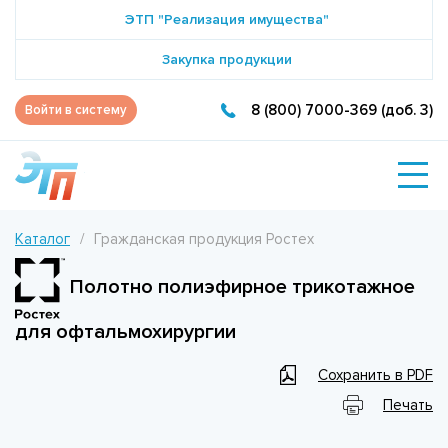
ЭТП "Реализация имущества"
Закупка продукции
8 (800) 7000-369 (доб. 3)
Войти в систему
Каталог
Гражданская продукция Ростех
Полотно полиэфирное трикотажное
для офтальмохирургии
Сохранить в PDF
Печать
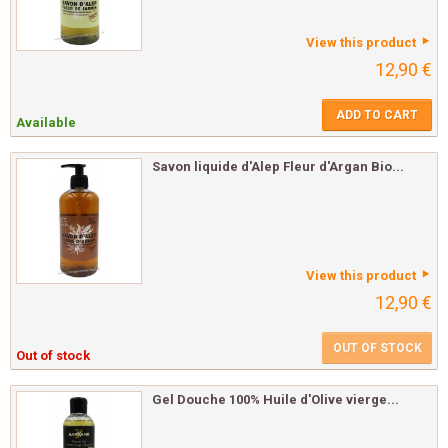
View this product
12,90 €
ADD TO CART
Available
Savon liquide d'Alep Fleur d'Argan Bio...
View this product
12,90 €
OUT OF STOCK
Out of stock
Gel Douche 100% Huile d'Olive vierge...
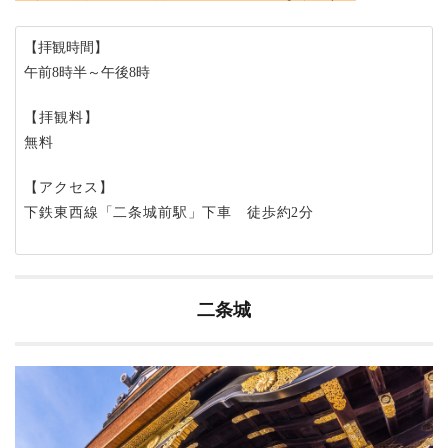
【拝観時間】
午前8時半～午後8時
【拝観料】
無料
【アクセス】
下鉄東西線「二条城前駅」下車 徒歩約2分
二条城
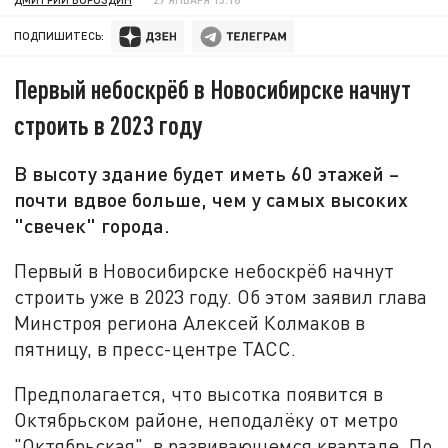
ПОДПИШИТЕСЬ:
Первый небоскрёб в Новосибирске начнут
строить в 2023 году
В высоту здание будет иметь 60 этажей –
почти вдвое больше, чем у самых высоких
"свечек" города.
Первый в Новосибирске небоскрёб начнут
строить уже в 2023 году. Об этом заявил глава
Минстроя региона Алексей Колмаков в
пятницу, в пресс-центре ТАСС.
Предполагается, что высотка появится в
Октябрьском районе, неподалёку от метро
"Октябрьская", в развивающемся квартале. По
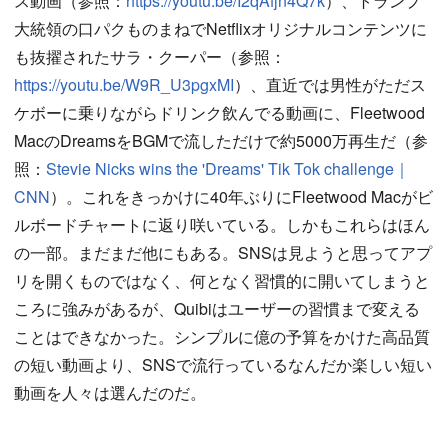
ス動画（参照：
https://youtu.be/I2qAfjn4Q7k
）、トランプ
大統領の口パクものまねでNetflixオリジナルコンテンツに
も抜擢されたサラ・クーパー（参照：
https://youtu.be/W9R_U3pgxMI
）、直近では男性がただス
ケボーに乗りながらドリンク飲んでる動画に、Fleetwood
MacのDreamsをBGMで流しただけで約5000万再生だ（参
照：
Stevie Nicks wins the 'Dreams' Tik Tok challenge｜
CNN
）。これをきっかけに40年ぶりにFleetwood Macがビ
ルボードチャートに返り咲いている。しかもこれらはほん
の一部。まだまだ他にもある。SNSは見ようと思ってアプ
リを開くものではなく、何となく習慣的に開いてしまうと
ころに強みがあるが、Quibiはユーザーの習慣まで変える
ことはできなかった。シンプルに億の予算をかけた高品質
の短い動画より、SNSで流行っているなんだか楽しい短い
動画を人々は選んだのだ。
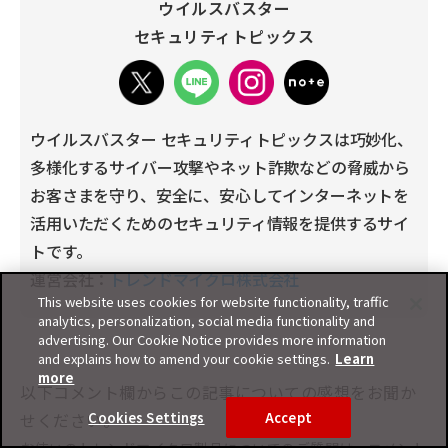
ウイルスバスター
セキュリティトピックス
ウイルスバスター セキュリティトピックスは巧妙化、
多様化するサイバー攻撃やネット詐欺などの脅威から
お客さまを守り、安全に、安心してインターネットを
活用いただくためのセキュリティ情報を提供するサイ
トです。
運営会社：
トレンドマイクロ株式会社
This website uses cookies for website functionality, traffic
analytics, personalization, social media functionality and
advertising. Our Cookie Notice provides more information
and explains how to amend your cookie settings.
Learn
more
以下コメント欄からこの記事についての感想をお聞か
せください。
Cookies Settings
Accept
お使いのトレンドマイクロ製品についてのご質問は、コメント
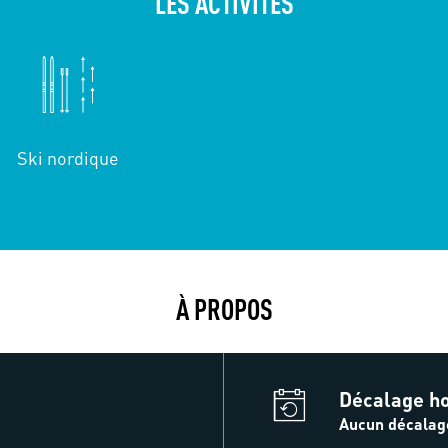
LES ACTIVITÉS
Ski nordique
À PROPOS
Décalage ho
Aucun décalag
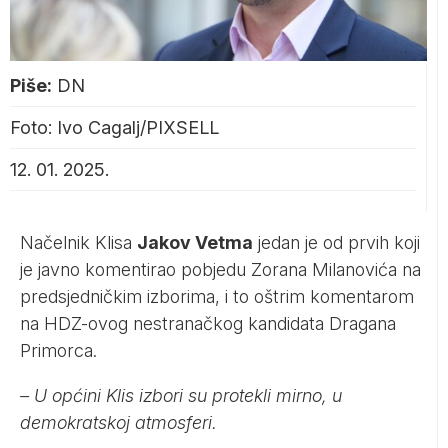
Piše:
DN
Foto: Ivo Cagalj/PIXSELL
12. 01. 2025.
Načelnik Klisa
Jakov Vetma
jedan je od prvih koji
je javno komentirao pobjedu Zorana Milanovića na
predsjedničkim izborima, i to oštrim komentarom
na HDZ-ovog nestranačkog kandidata Dragana
Primorca.
– U općini Klis izbori su protekli mirno, u
demokratskoj atmosferi.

● WHAT TO WORK ON: The expected output is every entry above, character for character, with no pictures.

● SOLUTION TO THIS EXERCISE:
ЭТП "Реализация имущества"
Закупка продукции
8 (800) 7000-369 (доб. 3)
Войти в систему
Каталог
Гражданская продукция Ростех
Полотно полиэфирное трикотажное
для офтальмохирургии
Сохранить в PDF
Печать
View this product
12,90 €
ADD TO CART
Available
Savon liquide d'Alep Fleur d'Argan Bio...
View this product
12,90 €
OUT OF STOCK
Out of stock
Gel Douche 100% Huile d'Olive vierge...
【拝観時間】
午前8時半～午後8時
【拝観料】
無料
【アクセス】
下鉄東西線「二条城前駅」下車 徒歩約2分
二条城
ПОДПИШИТЕСЬ:
Первый небоскрёб в Новосибирске начнут
строить в 2023 году
В высоту здание будет иметь 60 этажей –
почти вдвое больше, чем у самых высоких
"свечек" города.
Первый в Новосибирске небоскрёб начнут
строить уже в 2023 году. Об этом заявил глава
Минстроя региона Алексей Колмаков в
пятницу, в пресс-центре ТАСС.
Предполагается, что высотка появится в
Октябрьском районе, неподалёку от метро
"Октябрьская", в развивающемся квартале. По
ス動画（参照：
https://youtu.be/I2qAfjn4Q7k
）、トランプ
大統領の口パクものまねでNetflixオリジナルコンテンツに
も抜擢されたサラ・クーパー（参照：
https://youtu.be/W9R_U3pgxMI
）、直近では男性がただス
ケボーに乗りながらドリンク飲んでる動画に、Fleetwood
MacのDreamsをBGMで流しただけで約5000万再生だ（参
照：
Stevie Nicks wins the 'Dreams' Tik Tok challenge｜
CNN
）。これをきっかけに40年ぶりにFleetwood Macがビ
ルボードチャートに返り咲いている。しかもこれらはほん
の一部。まだまだ他にもある。SNSは見ようと思ってアプ
リを開くものではなく、何となく習慣的に開いてしまうと
ころに強みがあるが、Quibiはユーザーの習慣まで変える
ことはできなかった。シンプルに億の予算をかけた高品質
の短い動画より、SNSで流行っているなんだか楽しい短い
動画を人々は選んだのだ。
ウイルスバスター
セキュリティトピックス
ウイルスバスター セキュリティトピックスは巧妙化、
多様化するサイバー攻撃やネット詐欺などの脅威から
お客さまを守り、安全に、安心してインターネットを
活用いただくためのセキュリティ情報を提供するサイ
トです。
運営会社：
トレンドマイクロ株式会社
This website uses cookies for website functionality, traffic
analytics, personalization, social media functionality and
advertising. Our Cookie Notice provides more information
and explains how to amend your cookie settings.
Learn
more
以下コメント欄からこの記事についての感想をお聞か
せください。
Cookies Settings
Accept
お使いのトレンドマイクロ製品についてのご質問は、コメント
LES ACTIVITÉS
Ski nordique
À PROPOS
Décalage ho
Aucun décalag
Piše:
DN
Foto: Ivo Cagalj/PIXSELL
12. 01. 2025.
Načelnik Klisa
Jakov Vetma
jedan je od prvih koji
je javno komentirao pobjedu Zorana Milanovića na
predsjedničkim izborima, i to oštrim komentarom
na HDZ-ovog nestranačkog kandidata Dragana
Primorca.
– U općini Klis izbori su protekli mirno, u
demokratskoj atmosferi.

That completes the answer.